Thursday, June 16, 2005

Bleeding Hearts

In order to describe conditions inside, different parts of the engine are referred to by numbered stations. Station 1 is the air inlet. Station 2 is the entry to the compressor. Station 3 is the exit from the compressor. Station 4 is near the exit from the combustion chamber. Station 5 is between the compressor turbine and the power turbine. I believe station 6 and 7 are respectively the exit from the power turbine and the exhaust port, but I'm not sure. An additional station 2.5 is defined between the axial and centrifugal stages of the compressor.

At both station 2.5 and station 3 compressed air is deliberately bled from the system. You'd think after going to all the work of compressing it, you wouldn't want to let any out, but you do, for two completely different reasons.

At lower power settings, the axial compressor is more efficient than the centrifugal one, so at low power the axial compressor delivers more compressed air than the centrifugal compressor can accept. That would lead to a buildup of pressure at station 2.5, creating a back pressure that would cause the axial compressor airfoil blades to stall, completely disrupting the calculated flow of air through the engine.

So the manufacturer has included at station 2.5 a compressor bleed valve which automatically opens at low power settings and closes at higher ones, becoming closed at about 80% NG. The pilot has no way of controlling the valve, and the only action she has to take is to allow the engine speed to stabilize at 85% NG for five seconds before applying takeoff power, in order to allow the bleed valve to close smoothly. When the compressor bleed valve is open, compressed air is just dumped sideways out of the engine into the atmosphere.

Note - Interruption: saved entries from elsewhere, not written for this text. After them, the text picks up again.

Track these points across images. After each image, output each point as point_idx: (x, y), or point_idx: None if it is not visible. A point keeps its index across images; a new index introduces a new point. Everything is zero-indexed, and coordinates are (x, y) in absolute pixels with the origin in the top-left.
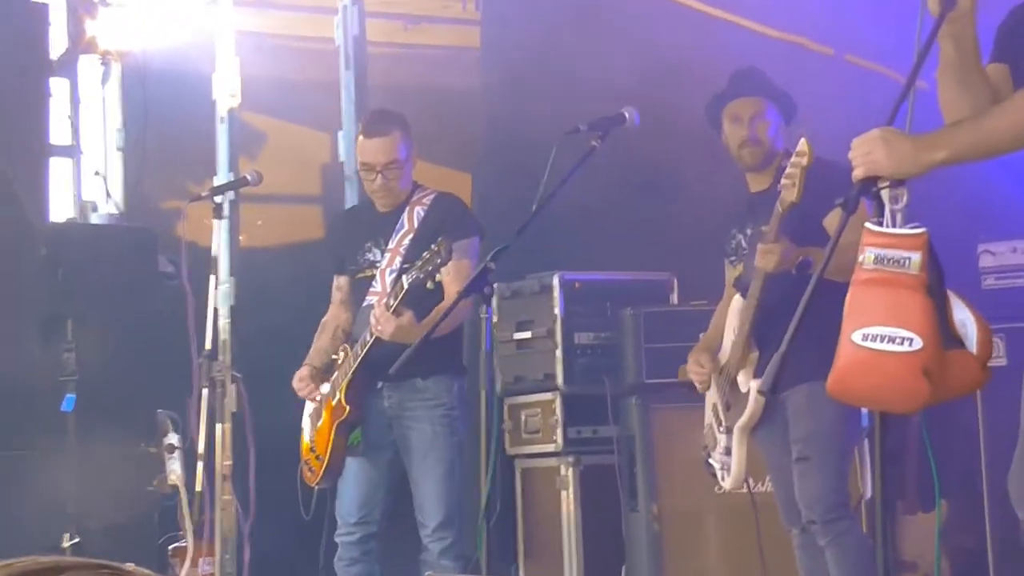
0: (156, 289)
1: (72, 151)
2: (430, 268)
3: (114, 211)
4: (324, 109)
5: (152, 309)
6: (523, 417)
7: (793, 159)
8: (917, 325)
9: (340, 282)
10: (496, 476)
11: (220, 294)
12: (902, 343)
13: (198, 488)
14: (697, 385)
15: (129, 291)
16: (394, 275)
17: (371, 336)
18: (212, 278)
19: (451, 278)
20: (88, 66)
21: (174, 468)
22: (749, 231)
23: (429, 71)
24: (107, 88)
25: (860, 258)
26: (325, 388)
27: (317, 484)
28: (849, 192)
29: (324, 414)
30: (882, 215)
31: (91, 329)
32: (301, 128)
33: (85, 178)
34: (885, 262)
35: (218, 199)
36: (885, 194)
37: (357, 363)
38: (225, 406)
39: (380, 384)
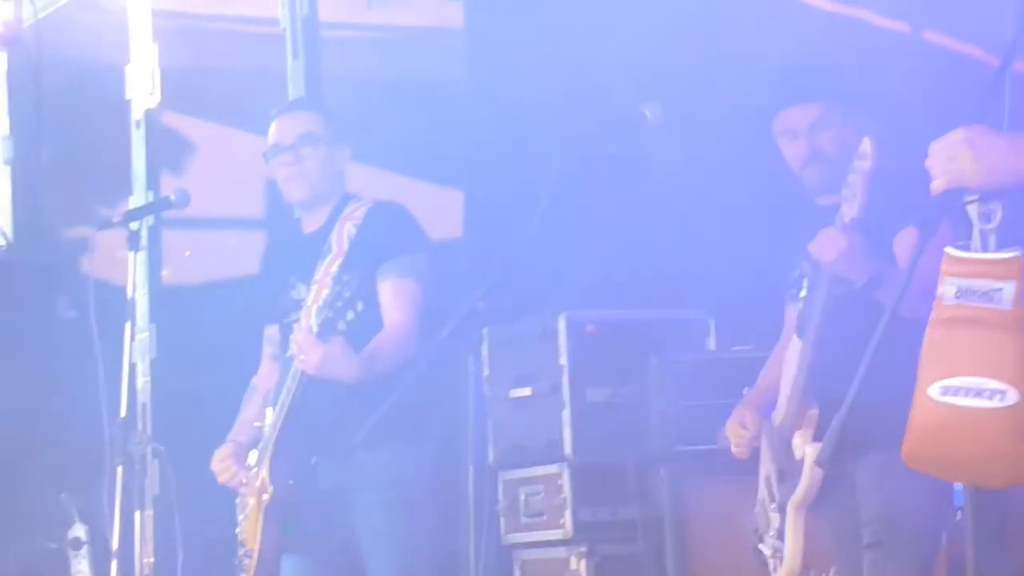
0: (56, 340)
1: None
2: (339, 304)
3: (1, 241)
4: (267, 109)
5: (51, 365)
6: (523, 496)
7: (854, 163)
8: (1011, 374)
9: (270, 333)
10: (489, 571)
11: (138, 345)
12: (991, 397)
13: None
14: (734, 451)
15: (22, 342)
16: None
17: (293, 379)
18: (128, 325)
19: (389, 300)
20: None
21: (81, 568)
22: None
23: (400, 59)
24: None
25: (939, 291)
26: (253, 460)
27: None
28: (927, 207)
29: (250, 497)
30: (970, 236)
31: None
32: (238, 133)
33: None
34: (970, 296)
35: (134, 225)
36: (973, 210)
37: (279, 425)
38: (145, 488)
39: (315, 460)
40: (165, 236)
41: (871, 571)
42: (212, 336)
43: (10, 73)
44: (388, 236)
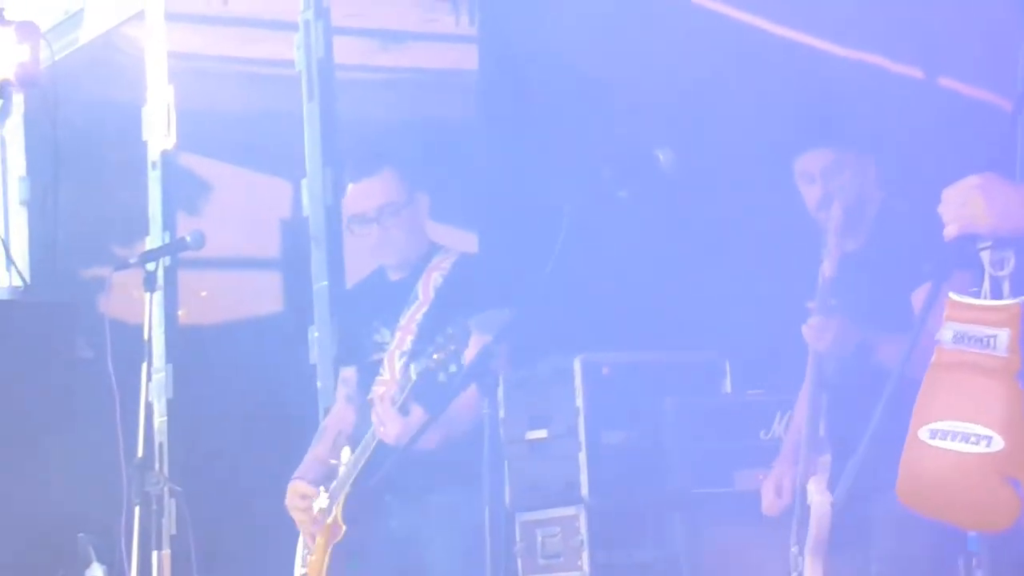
0: (73, 380)
1: None
2: (443, 355)
3: (19, 283)
4: (283, 151)
5: (68, 405)
6: (539, 537)
7: (827, 224)
8: (996, 420)
9: (346, 375)
10: None
11: (154, 385)
12: (977, 442)
13: None
14: (763, 508)
15: (39, 383)
16: (405, 359)
17: (374, 438)
18: (144, 365)
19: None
20: None
21: None
22: (833, 301)
23: (414, 101)
24: (7, 126)
25: (938, 335)
26: (323, 499)
27: None
28: (940, 255)
29: (318, 534)
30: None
31: None
32: (254, 175)
33: None
34: (966, 341)
35: (150, 266)
36: (986, 257)
37: (358, 470)
38: (163, 528)
39: (388, 498)
40: (181, 277)
41: None
42: (228, 376)
43: (27, 114)
44: (472, 291)
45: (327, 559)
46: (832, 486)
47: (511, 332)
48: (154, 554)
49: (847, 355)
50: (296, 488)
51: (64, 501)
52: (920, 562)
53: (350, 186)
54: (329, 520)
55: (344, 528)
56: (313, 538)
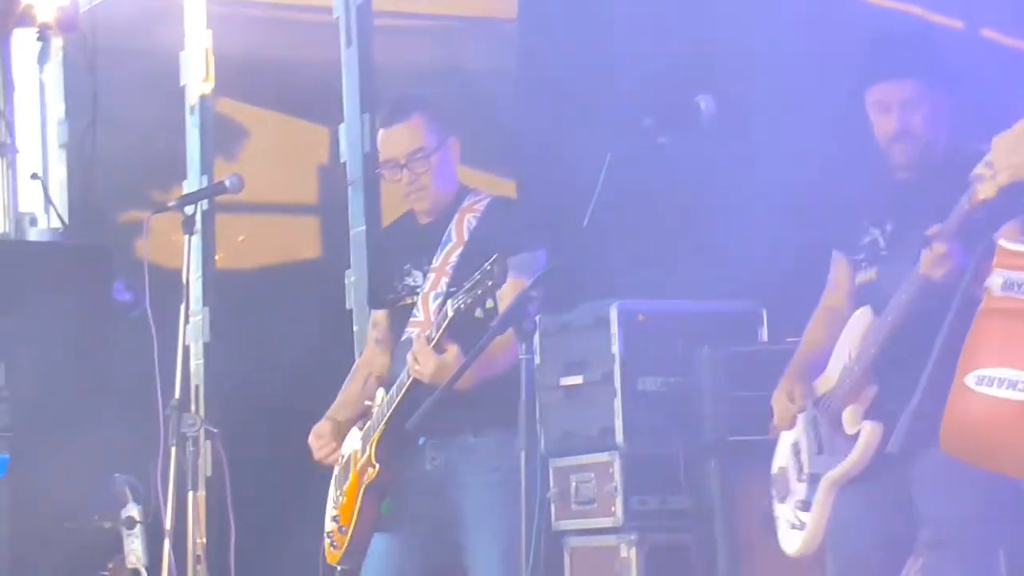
0: (111, 323)
1: (3, 149)
2: (479, 291)
3: (58, 225)
4: (320, 97)
5: (106, 348)
6: (573, 483)
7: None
8: None
9: (376, 318)
10: (540, 557)
11: (192, 328)
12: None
13: (165, 572)
14: (776, 422)
15: (77, 325)
16: (440, 300)
17: (408, 377)
18: (182, 308)
19: (505, 299)
20: (22, 42)
21: (134, 547)
22: (889, 227)
23: (453, 48)
24: (46, 70)
25: (988, 282)
26: (355, 441)
27: (339, 564)
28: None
29: (351, 474)
30: None
31: (29, 373)
32: (292, 120)
33: (21, 183)
34: (1014, 288)
35: (189, 210)
36: None
37: (391, 410)
38: (199, 469)
39: (422, 440)
40: (219, 221)
41: (931, 569)
42: (264, 320)
43: (66, 58)
44: (506, 232)
45: (359, 500)
46: (874, 418)
47: (548, 278)
48: (189, 495)
49: (955, 285)
50: (316, 428)
51: (101, 442)
52: (973, 525)
53: (380, 132)
54: (362, 460)
55: (377, 468)
56: (346, 475)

If the bleed valve were to become stuck open, the pilot wouldn't notice it during ground operations preparing for takeoff, because it's supposed to be open then. When takeoff power was set, the pilot should notice that engine torque is lower than it should be, but that NG and the temperature at station 5 (T5) is increasing, as the fuel control unit increases the fuel flow in a fruitless attempt to increase the torque. It's never going to get there because the air it needs to burn is being dumped overboard. If both pilots are too busy looking out the window and thinking "I love this job" (new first officer) or "I hate this job" (disgruntled captain) and miss the engine indications, the result could be a compressor overspeed, which would wreck the engine. The opposite problem, of the valve closing at high power but failing to re-open at low power is apparently very rare on this engine, but would result in a compressor stall.

Meanwhile, at station 3, compressed air is bled out of the engine to be put to work. Air is routed from the engine through DC electric shut-off valves into a duct in the roof. At cruise power, bleed air is at about 450 degrees C and 80 psi. It is used as-is if the heater is in use and/or routed through a heat exchanger, air filter, and pressure regulator to provide cooler 18 psi air for pneumatic systems.

The switches that control the bleed air supply actually only control bleed air available to the heating system, airframe deicing, and the pneumatic autopilot. Air for deflector operation and, in older models, the pneumatic flight instruments is obtained before the bleed air valves, so that the deflectors and flight instruments work even with the bleeds switched off.

6 comments:

Anonymous said...

I have to take a cold shower now. All that sexy engine talk is turning me on. I'm a married man. I shouldn't be reading this!

But seriously, it's very interesting reading.

~Jef

Anonymous said...

I'm learning a lot about jets. What about those two guys who took their plane up to 41000ft and broke it, just like that?

Jimmy Little said...

Dumb question -- can the engine controller on something like the PT6 automatically detect the conditions caused by the stuck-open bleed valve and issue the appropriate warning? It would seem relatively easy to correlate fuel consumption, temperature, and such to detect this, or at least warn that it's an issue.

Aviatrix said...

For analysis of the Pinnacle Airline CRJ crash, see here and here on Sam's blog, and here on Glenn Calvin's blog

Aviatrix said...

Other questions to be answered later.

Avimentor said...

Just curious, does the PT6 engine you're describing use P3 bleed air to modulate the fuel supplied fuel control unit? Or are the power levers directly connected to the the fuel metering?